I disagree with you.
What she's already doing by playing this game sets up a very bad precedent. He has the right to be pissed, and she should know it.
If she wants to be with him, she shouldn't have done this.
Don't let the ball be in her court, OP. Then she wins either way.
His also makes sense. I want to be assertive that it was a shitty thing to do, but also give her one more chance. She has not fucked up before so I feel like one chance would not be too bad. I do definitely think it was a shitty thin g to do, but she could be a little unaware of that. She is near r9k levels of social skill at times.
It's definitely not good, but it's sort of an understandable mistake.
He should definitely put his foot down about this being a one time thing. If she does this again, it's over. It needs to be made clear that this is ad hoc, NOT setting precedent.
But it's early enough in the relationship that it's sort of understandable that it would happen. If they'd been going out for six months or more, I'd tell OP to cut her loose, but two months is short enough that ambivalence is understandable.
I'm not trying to sound too cynical, but doing it at all is a bad thing to do to another person. Women have a way of leveraging the "I didn't want to hurt you" card as a way of getting away with shitty stuff and still come out the victim when you get understandingly mad.
Speaking from personal experience, if a girl you're dating is acting shady and is hanging with another guy, its probably what you think it is. And the other thing is, she won't admit to cheating if she did.
I don't mean to be all doom and gloom here, but I've been in the same spot. I gave her a bunch of chances instead of following my gut and calling her on it. In retrospect, its one of my biggest regrets.
You can only look out for yourselves, anons. There's always other women out there. Never take shit you know you don't deserve.
If OP is to be trusted the girl and guy did not do anything, otherwise she wouldn't have said a word. She just told him she was having doubts. Happens all n the time in early relationships.
>"spend some time with him, and let me know what you want after you do. Because it is either me or him. I won't compete for attraction."
That's a good outlook to have. It may be hard, but you got to be real with yourself - if after 2 months of knowing you, she still needs to be convinced, then the relationship isn't going to go very far, one way or another.

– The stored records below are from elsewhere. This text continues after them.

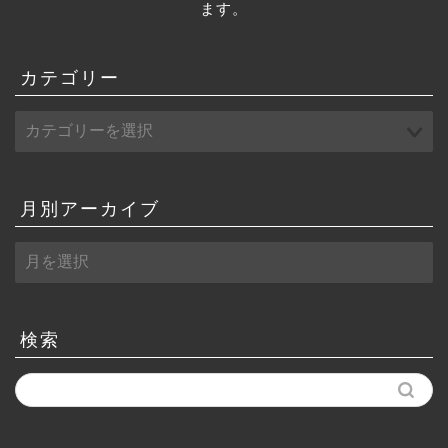
ます。
カテゴリー
月別アーカイブ
月
別
ア
ー
カ
検索
イ
ブ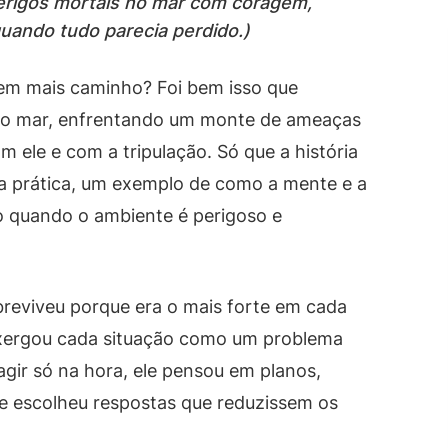
perigos mortais no mar com coragem,
quando tudo parecia perdido.)
em mais caminho? Foi bem isso que
do mar, enfrentando um monte de ameaças
 ele e com a tripulação. Só que a história
 na prática, um exemplo de como a mente e a
 quando o ambiente é perigoso e
breviveu porque era o mais forte em cada
nxergou cada situação como um problema
agir só na hora, ele pensou em planos,
e escolheu respostas que reduzissem os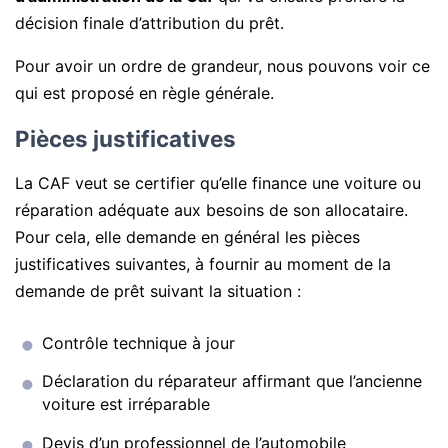
décision finale d’attribution du prêt.
Pour avoir un ordre de grandeur, nous pouvons voir ce
qui est proposé en règle générale.
Pièces justificatives
La CAF veut se certifier qu’elle finance une voiture ou
réparation adéquate aux besoins de son allocataire.
Pour cela, elle demande en général les pièces
justificatives suivantes, à fournir au moment de la
demande de prêt suivant la situation :
Contrôle technique à jour
Déclaration du réparateur affirmant que l’ancienne
voiture est irréparable
Devis d’un professionnel de l’automobile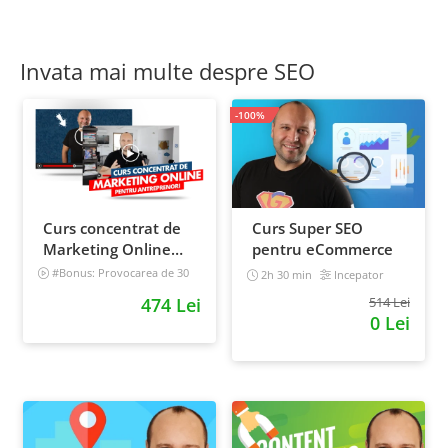
Invata mai multe despre SEO
-100%
Curs concentrat de
Curs Super SEO
Marketing Online
pentru eCommerce
pentru antreprenori
#Bonus: Provocarea de 30
2h 30 min
Incepator
de zile - Deschide un magazin
474 Lei
514 Lei
online care vinde
0 Lei
Incepator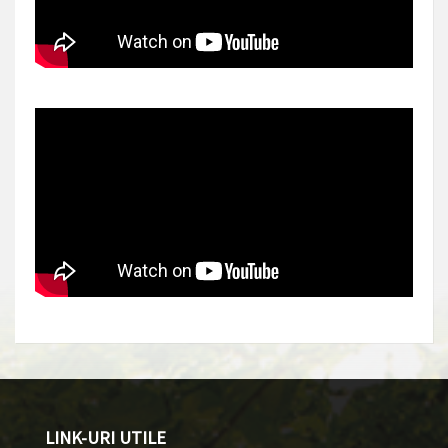
LINK-URI UTILE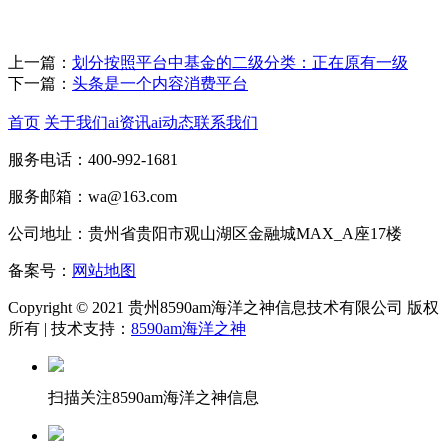
上一篇：
划分按照平台中基金的二级分类：正在原有一级
下一篇：
头条是一个内容消费平台
首页
关于我们
ai资讯
ai动态
联系我们
服务电话：400-992-1681
服务邮箱：wa@163.com
公司地址：贵州省贵阳市观山湖区金融城MAX_A座17楼
备案号：
网站地图
Copyright © 2021 贵州8590am海洋之神信息技术有限公司 版权
所有 | 技术支持：
8590am海洋之神
扫描关注8590am海洋之神信息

OP here. I am hoping that her past with this guy makes it understandable. I don't think she was manipulating because we have been on about 10 dates and she had to drive 45 mins. To get to me. Plus she insisted on paying a couple of times. What was there to gain? Those dates aren't even counting the days when we just chill. It just doesn't add up.
> I am hoping that her past with this guy makes it understandable
Deluded. It's OK OP, I'm convinced that all men have to learn this lesson the hard way. When she crushes you, remember that you chose to let her do it.
But why all the time? She gained nothing so what is up? If she was trying to use me for money or anything else she would realize I was no good for that after the first few times. In any event, I am ready and expecting her to crush me, just hoping it does not happen. If that does happen I have lined up a potential rebound, so mat least my dick will be wet.
><But why all the time? She gained nothing so what is up?
I don't understand your confusion OP. She's been pretty clear with you that she's attracted to both of you. The issue here isn't that this is a scooby doo mystery that needs solving. There's no fucking mystery. She wants his dick. She think you're a good match.... if she decides she doesn't want his dick anymore.
You're choosing to sit around and wait for her to decide between dicks. You shouldn't be doing that. Where's the mystery?
She was attracted to you for looks and maybe personality and now she is weighing you against this guy. Best course of action is to let it resolve itself while asserting your standpoint. She obviously liked you at least a bit, so even if you don't get her you might have redeeming qualities that will help you get other women.